Welch also weaves representations of his own memories throughout the mosaics. The Hero Within (2023), for instance, is a self-portrait of his fraught experience growing up biracial in the Midwest. A grinning skeleton emerges from a central figure that’s been bisected, as if cleaved in half top-down. One half of the figure has darker skin, while the other has lighter skin. To its left, a cartoonishly drunken devil holds a paint palette and a set of brushes. On its right, a haloed cherub holds a bottle of wine. Both the devil and the cherub clasp the ropes and chains beleaguering the central figure’s wrists, literalizing a moral and ethical battle between good and evil. Throughout the work, Welch presents references to Edvard Munch’s The Scream (1893), lovers kissing behind windows, and angels falling. This playful mix of codes begets a more serious consideration of displaced peoples and histories.

With a masterful command of his medium, Welch builds surfaces that challenge viewers to reconsider who and what ought to be immortalized in marble and stone. Mosaic has been practiced globally since antiquity, yet Welch notes that its legacy in African art history and culture is often neglected by Western art institutions. Welch addresses this oversight—and the power dynamics which produce it—within his work. Many of Welch’s figures are surrounded by gold glass hand-gilded by the artist in 24 karat gold leaf. Swaths of marble-printed porcelain are humorously scattered amid patterned backgrounds: Welch states that “where I’m from, all the marble was fake.” Welch’s material polyphony conjures the dizzying cacophony of intersecting semiotic systems and histories—what Welch refers to as a “black hole of nostalgia.”
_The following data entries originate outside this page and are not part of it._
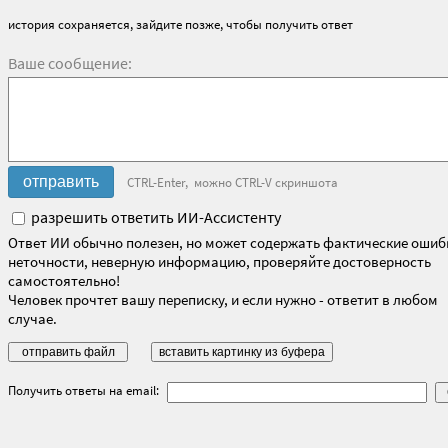
история сохраняется, зайдите позже, чтобы получить ответ
Ваше сообщение:
CTRL-Enter, можно CTRL-V скриншота
разрешить ответить ИИ-Ассистенту
Ответ ИИ обычно полезен, но может содержать фактические ошиб
неточности, неверную информацию, проверяйте достоверность
самостоятельно!
Человек прочтет вашу переписку, и если нужно - ответит в любом
случае.
Получить ответы на email: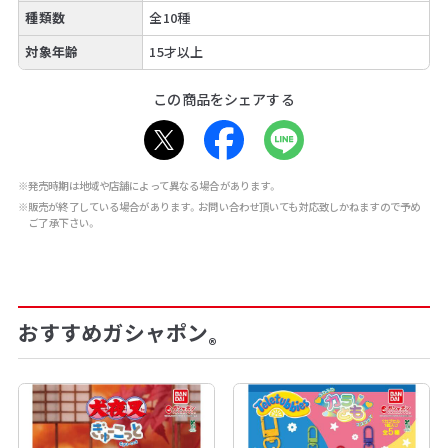
種類数
全10種
対象年齢
15才以上
この商品をシェアする
※発売時期は地域や店舗によって異なる場合があります。
※販売が終了している場合があります。お問い合わせ頂いても対応致しかねますので予め
ご了承下さい。
おすすめガシャポン
®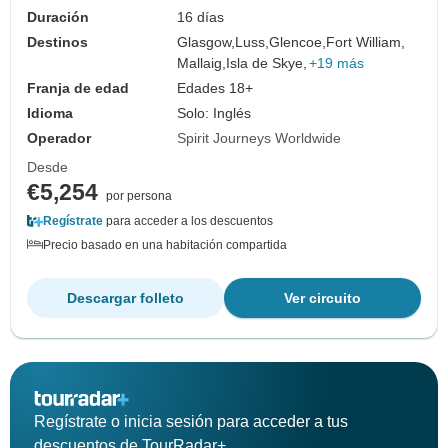
Duración
16 días
Destinos
Glasgow,
Luss,
Glencoe,
Fort William,
Mallaig,
Isla de Skye,
+19 más
Franja de edad
Edades 18+
Idioma
Solo: Inglés
Operador
Spirit Journeys Worldwide
Desde
€5,254
por persona
Regístrate
para acceder a los descuentos
Precio basado en una habitación compartida
Descargar folleto
Ver circuito
Regístrate o inicia sesión para acceder a tus
descuentos de TourRadar+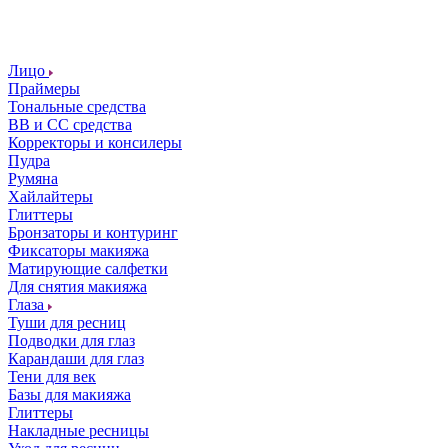
Лицо
Праймеры
Тональные средства
ВВ и СС средства
Корректоры и консилеры
Пудра
Румяна
Хайлайтеры
Глиттеры
Бронзаторы и контуринг
Фиксаторы макияжа
Матирующие салфетки
Для снятия макияжа
Глаза
Туши для ресниц
Подводки для глаз
Карандаши для глаз
Тени для век
Базы для макияжа
Глиттеры
Накладные ресницы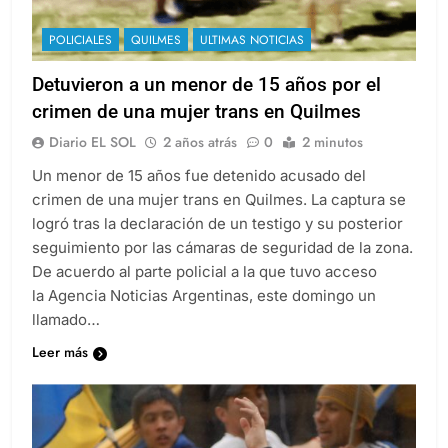
POLICIALES
QUILMES
ULTIMAS NOTICIAS
Detuvieron a un menor de 15 años por el
crimen de una mujer trans en Quilmes
Diario EL SOL
2 años atrás
0
2 minutos
Un menor de 15 años fue detenido acusado del
crimen de una mujer trans en Quilmes. La captura se
logró tras la declaración de un testigo y su posterior
seguimiento por las cámaras de seguridad de la zona.
De acuerdo al parte policial a la que tuvo acceso
la Agencia Noticias Argentinas, este domingo un
llamado…
Leer más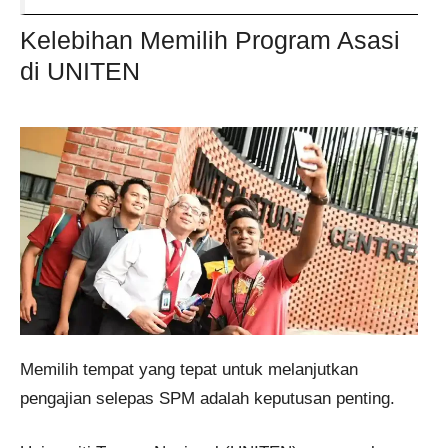
Kelebihan Memilih Program Asasi
di UNITEN
Memilih tempat yang tepat untuk melanjutkan
pengajian selepas SPM adalah keputusan penting.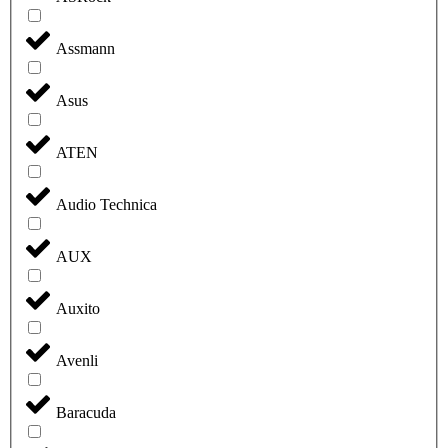
Assmann
Asus
ATEN
Audio Technica
AUX
Auxito
Avenli
Baracuda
Cameron Welch (b 1990, Indianapolis, IN; lives and works in Brooklyn, New York) graduated with an MFA from Columbia University, New York in 2016. Welch's work has been exhibited at Yossi Milo Gallery, New York, NY; Gagosian Gallery; Kavi Gupta Gallery, Chicago, IL; Rental Gallery, East Hampton, NY; Harper’s Books, East Hampton, NY; Jack Hanley Gallery, New York, NY; Jenkins Johnson Gallery, San Francisco, CA; Carl Kostyàl Gallery, Malmö, Sweden; and the Kunsthal KAdE, Amersfoort, Netherlands, among others. His work is included in the collection of The Museum of Art at the Rhode Island School of Design.